(Recorded data)
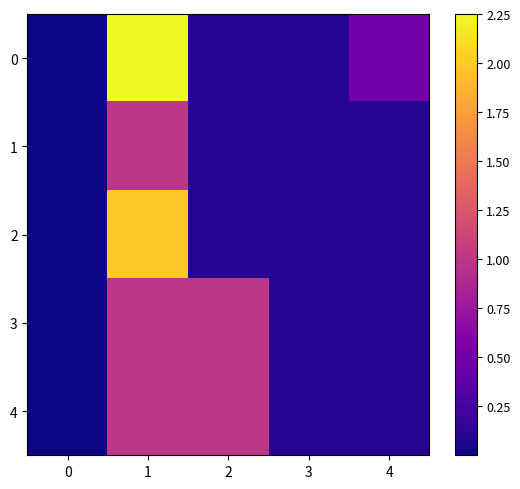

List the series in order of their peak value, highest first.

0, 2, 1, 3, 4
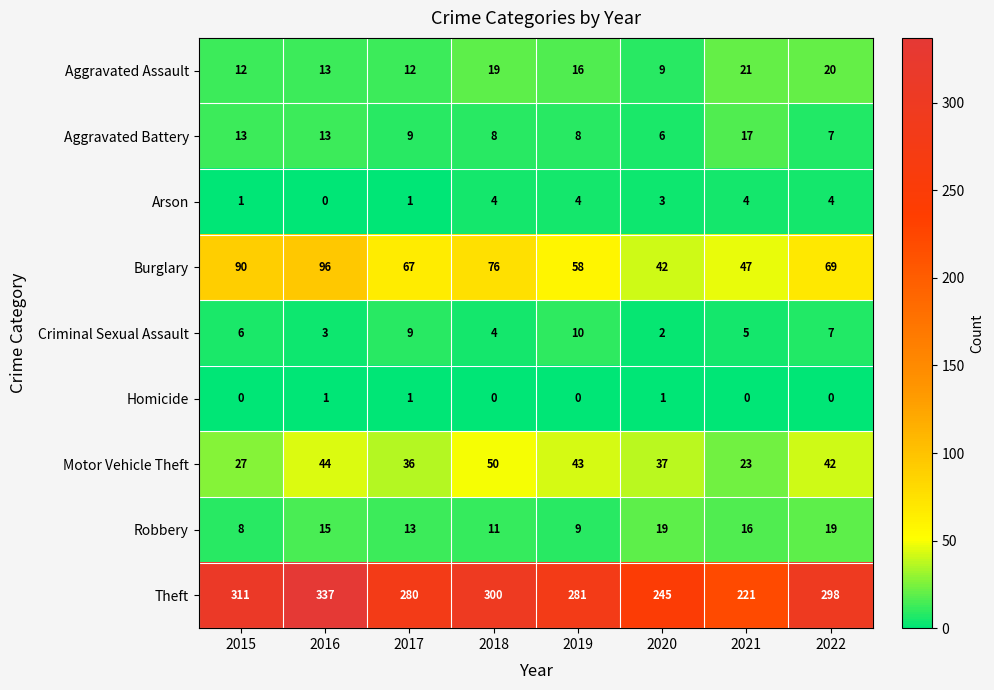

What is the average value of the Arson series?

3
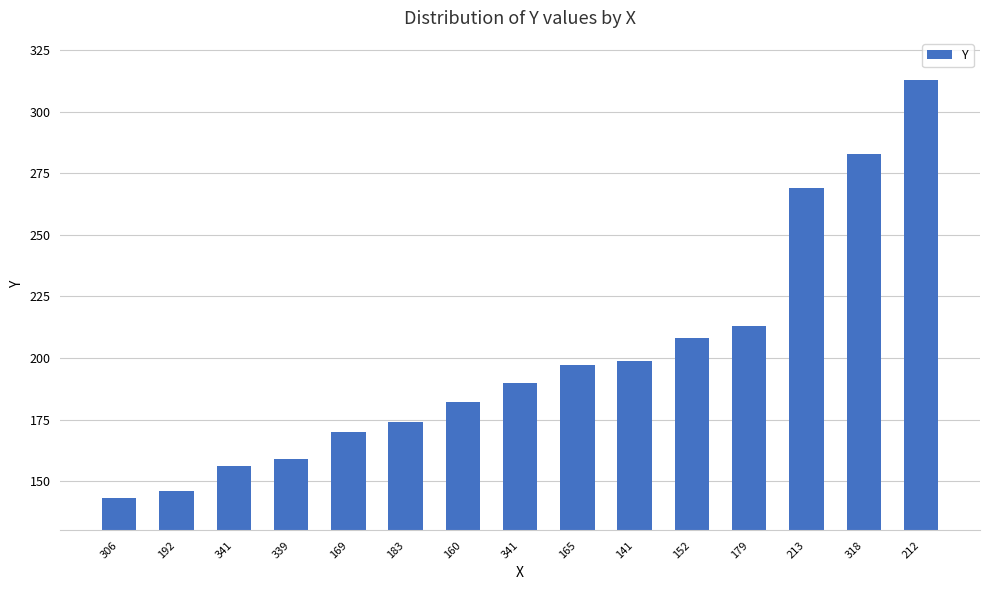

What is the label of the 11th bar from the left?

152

## What is needed:
Recast all of the rows above as a JSON list of strings, one string per line, with blank lines and the pictures left out.

## Problem solution:
[
  "List the series in order of their peak value, highest first.",
  "0, 2, 1, 3, 4",
  "What is the average value of the Arson series?",
  "3",
  "What is the label of the 11th bar from the left?",
  "152"
]